__Quoted passage__
Windows metadata files are not alone in imitating Lagos Island IOCs: standard .NET assemblies have this same IOC as well, as they are not loaded via NTDLL.DLL!LdrLoadDll, but, rather, are directly mapped using NTDLL.DLL!NtCreateSection with SEC_IMAGE. The exception to this rule is Native Image Generated (NGEN) .NET assemblies, which are loaded as standard native DLLs and therefore have corresponding links in the PEB. This phenomenon was first observed by Noora Hyvärinen of F-Secure in their post examining detection strategies for malicious .NET code.
Another interesting detail of the statistics gathered in Figure 4 are the 1377 unsigned modules, a total of about 40% of all IOCs on the OS. This large number is certainly inconsistent with what one would expect: for unsigned modules to be rarities associated exclusively with unsigned third party applications. In reality, the vast majority of these unsigned images are derived from Microsoft DLLs, specifically, .NET NGEN assemblies. This is consistent with the concept of these DLLs being built dynamically, to eliminate the need for the conversion of CIL to native code by JIT at runtime.
Shifting focus to other categories of IOC, another interesting genre appears as inconsistent +x between disk and memory at a total of 16 (7%) of the now drastically reduced IOC total of 222.
Interestingly, the number 16 also matches the total number of Wow64 processes on the scanned OS. A further investigation yields the answer to why.
Wow64cpu.dll is a module which is loaded into every Wow64 process in order to help facilitate the interaction between the 32-bit code/modules and 64-bit code/modules (Wow64 processes all have both 32 and 64-bit DLLs in them). Checking the PE section attributes of the W64SVC section in Wow64cpu.dll on disk, we can see that it should be read-only in memory.
Another very interesting detail of the W64SVC section is that it contains only 0x10 bytes of data and is not modified after having its permissions changed from +R to +RX by Windows. This means that the content of the W64SVC section seen in Figure 12 is meant to be executed at runtime as it appears on disk. The first byte of this region, 0xEA, is an intersegment far CALL instruction, the use of which is typically limited to x86/x64 mode transition in Wow64 processes (an attribute which is exploited by the classic Heaven’s Gate technique).

__Entries supplied__

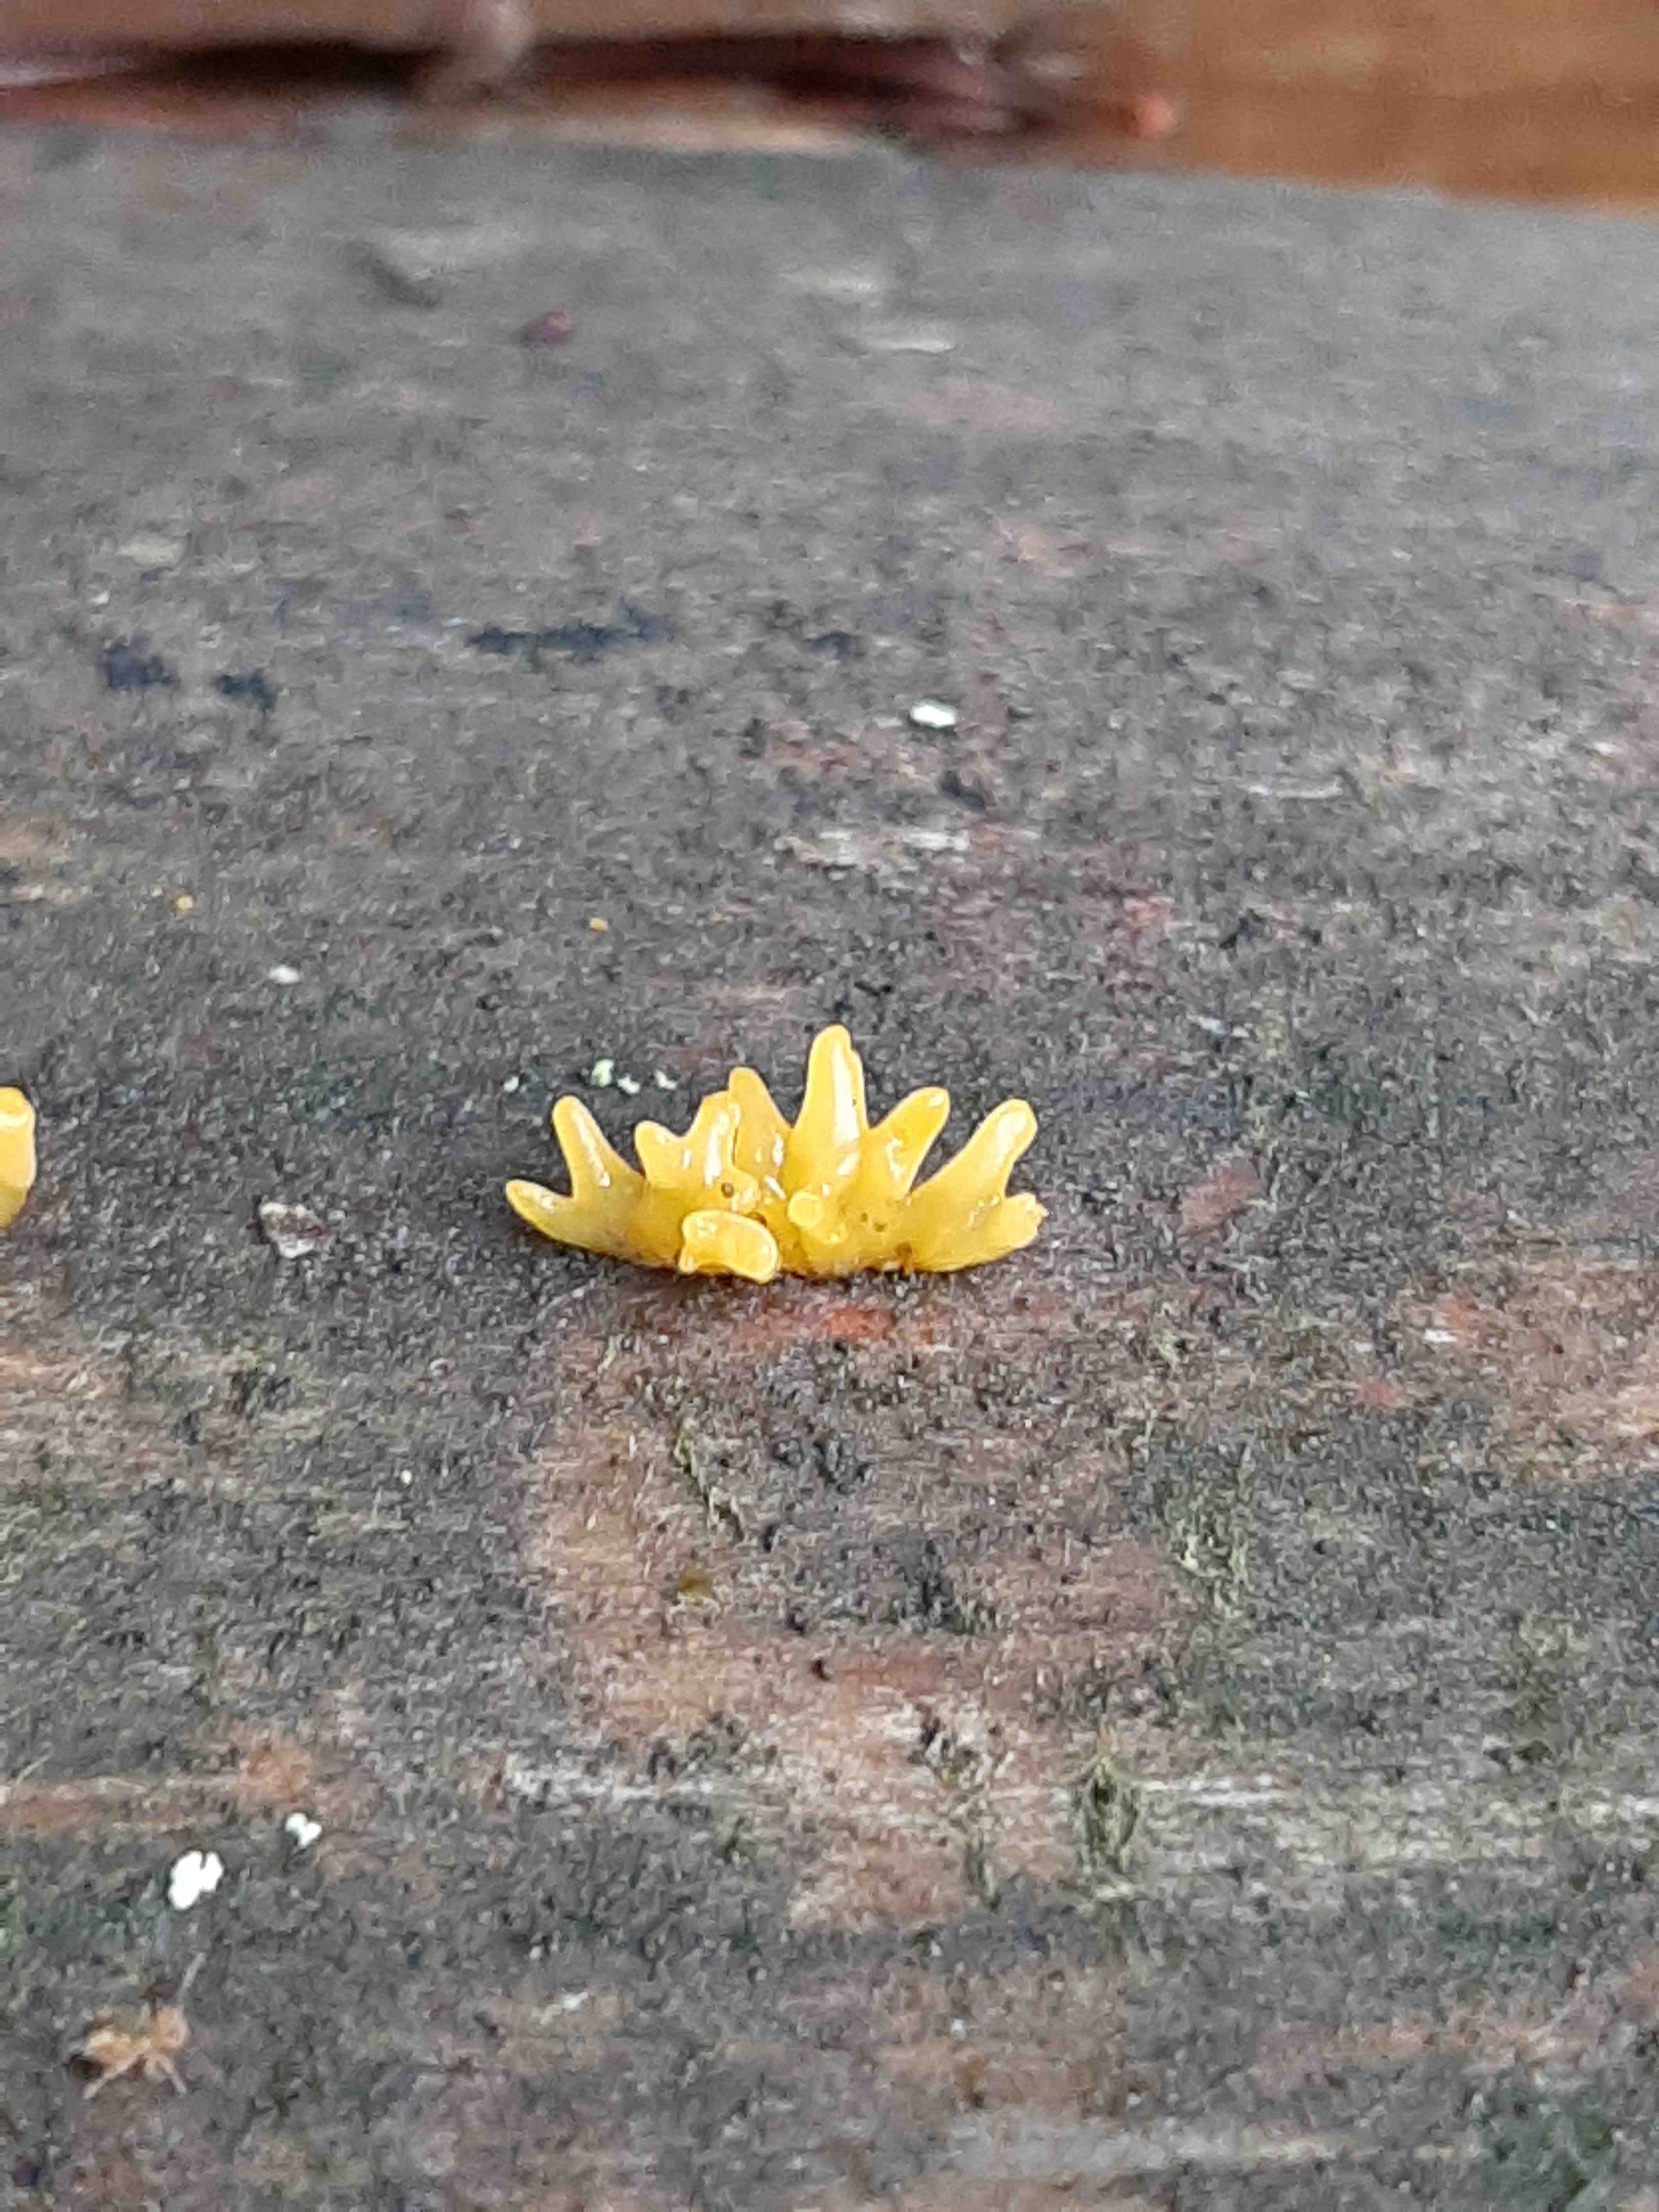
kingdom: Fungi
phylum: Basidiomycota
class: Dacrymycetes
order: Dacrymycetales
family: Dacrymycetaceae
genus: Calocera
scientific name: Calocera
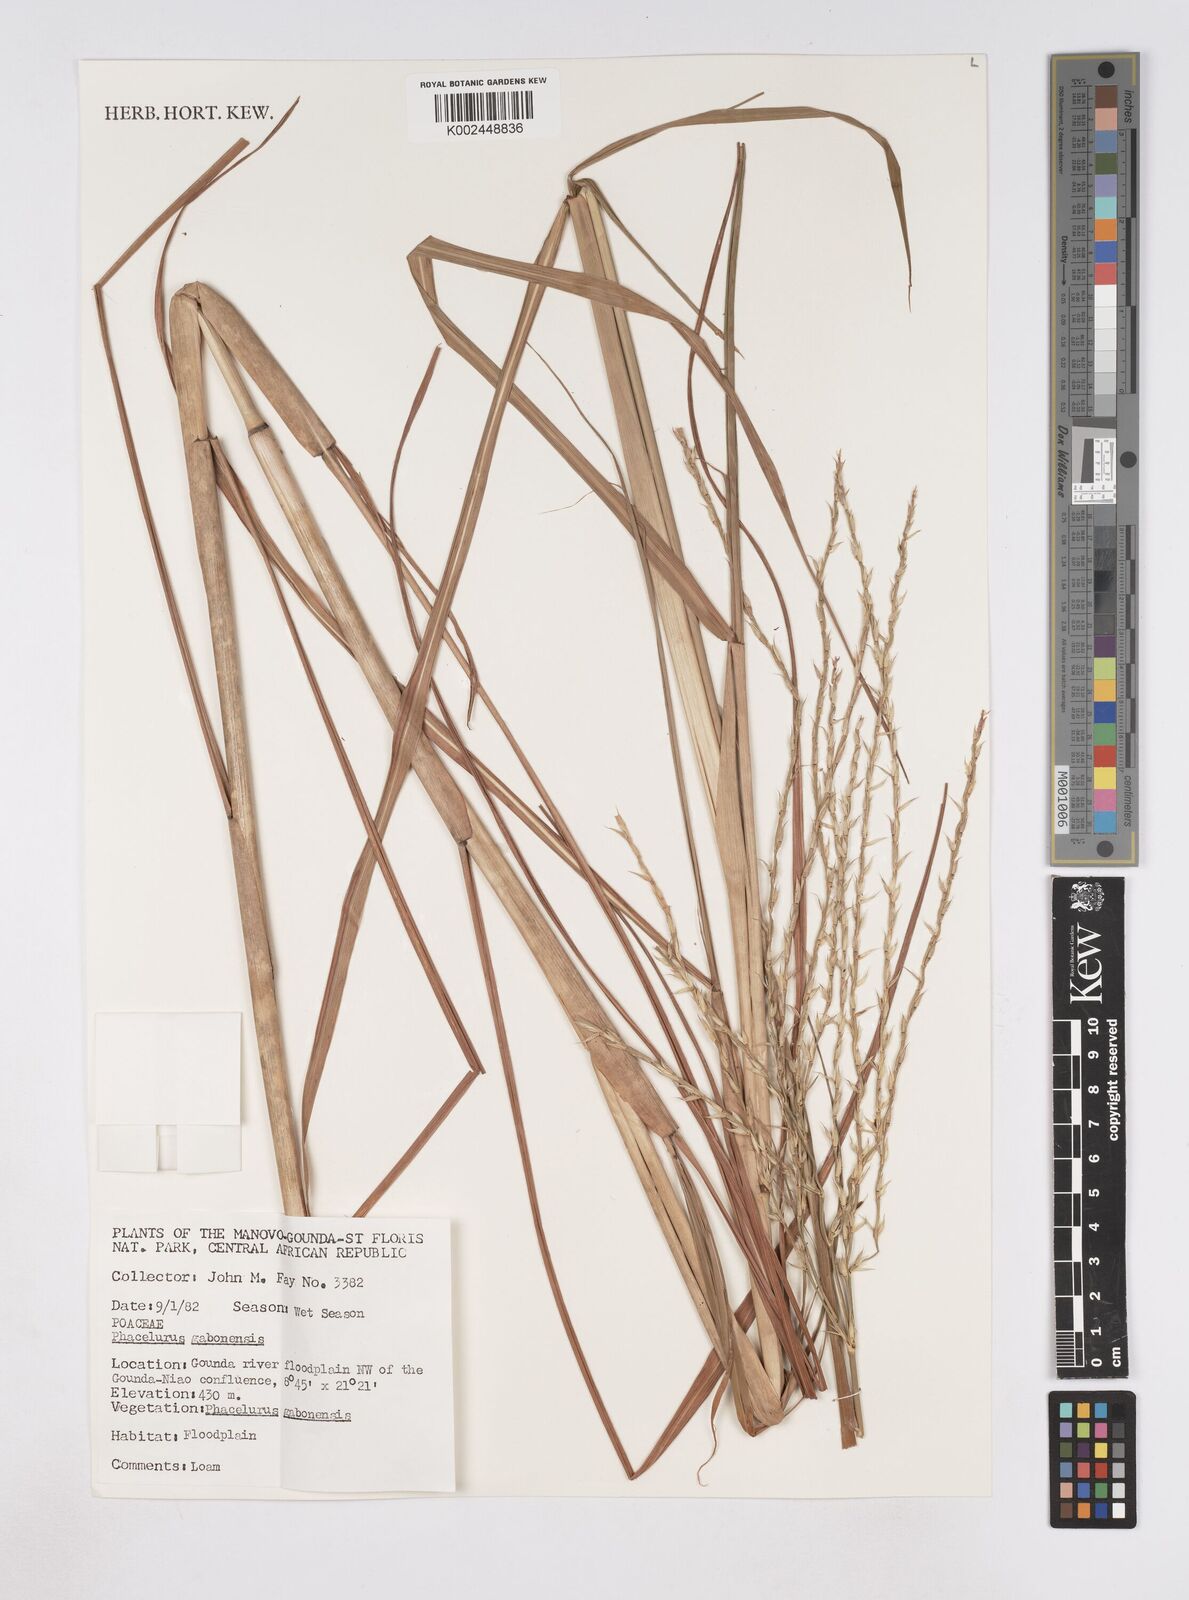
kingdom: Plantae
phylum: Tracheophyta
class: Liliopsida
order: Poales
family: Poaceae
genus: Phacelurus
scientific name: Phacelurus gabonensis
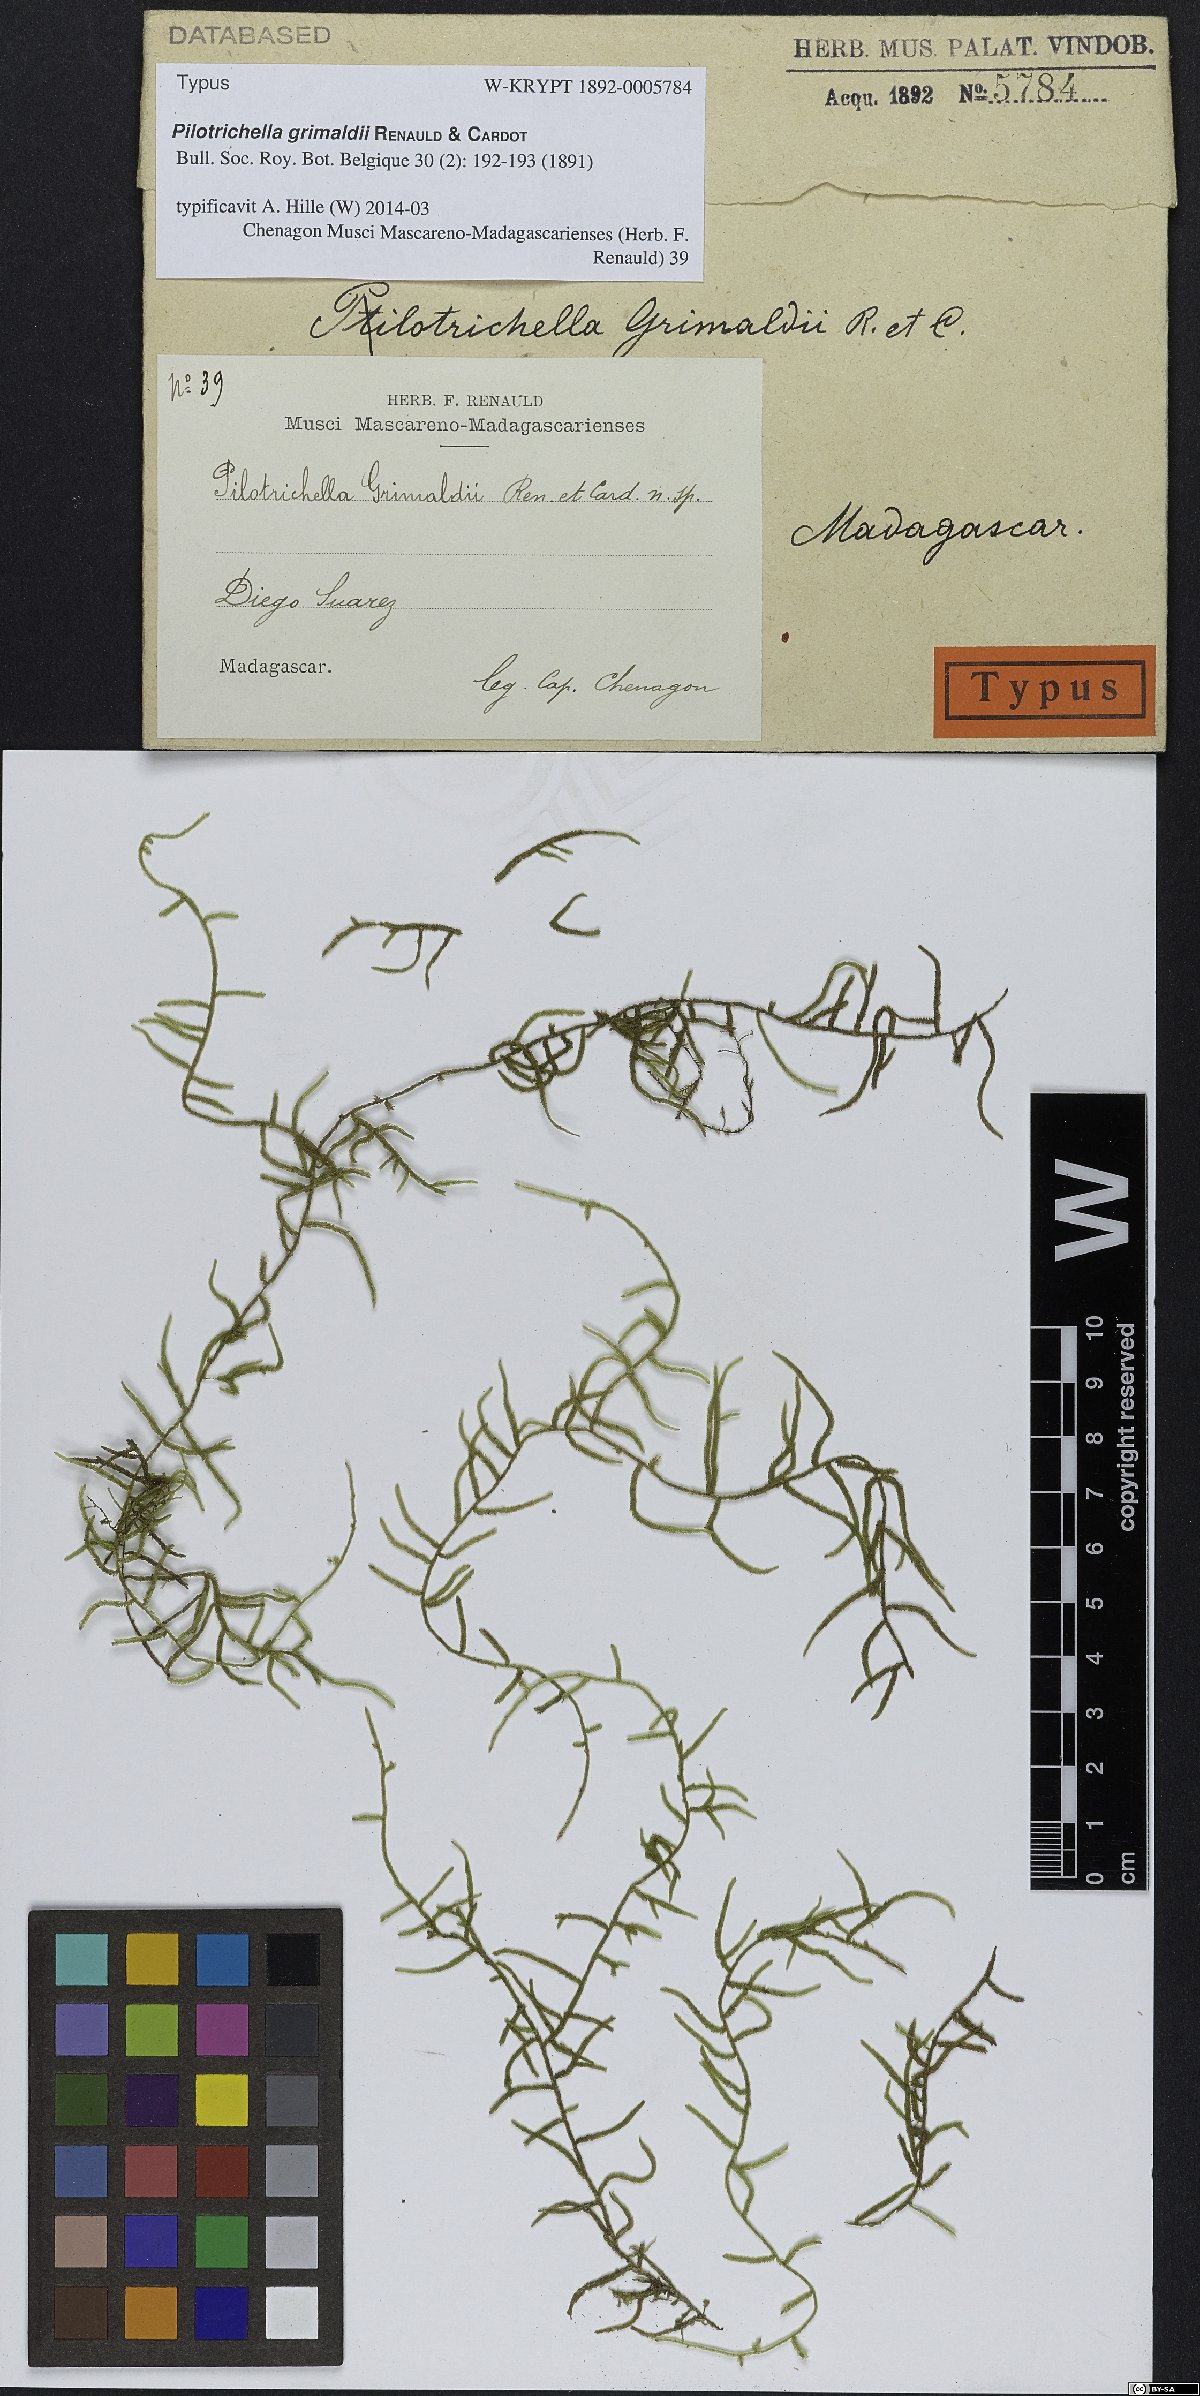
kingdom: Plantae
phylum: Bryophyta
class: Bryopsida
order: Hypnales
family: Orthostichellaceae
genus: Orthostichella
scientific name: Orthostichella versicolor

__Set task 1__
In the passage on .NET and Wow64 module indicators, list every whole-number count it reports and what each one counts. Leave out percentages, hexadecimal values and bit widths.
__Set task 2__
Write the next part of the passage on .NET and Wow64 module indicators, starting after its final sentence.
The entries come from a different source than the passage on .NET and Wow64 module indicators.

__Final answer 1__
- 1377: unsigned modules
- 16: IOCs showing inconsistent +x between disk and memory
- 222: the reduced IOC total
- 16: Wow64 processes on the scanned OS

__Final answer 2__
Both the modified code within User32.dll (as well as occasionally the 32-bit version of Kernel32.dll) and the inconsistent permission IOCs seen in Figure 11 are consistent side-effects of Wow64 initialization.
They are actions taken at runtime by Windows, in both cases by manually changing the permissions of the .text and W64SVC sections using NTDLL.DLL!NtProtectVirtualMemory. A filter for both of these IOCs called wow64-init exists in Moneta.
While there are many such false positives, many of which cannot be discussed here due to time and space constraints, my conclusion is that they are distinctly finite. With the exception of third party applications making use of usermode hooks, the IOCs that trigger false positives in Moneta are the result of specific subsystems within Windows itself and with sufficient time and effort can be universally eliminated through whitelisting.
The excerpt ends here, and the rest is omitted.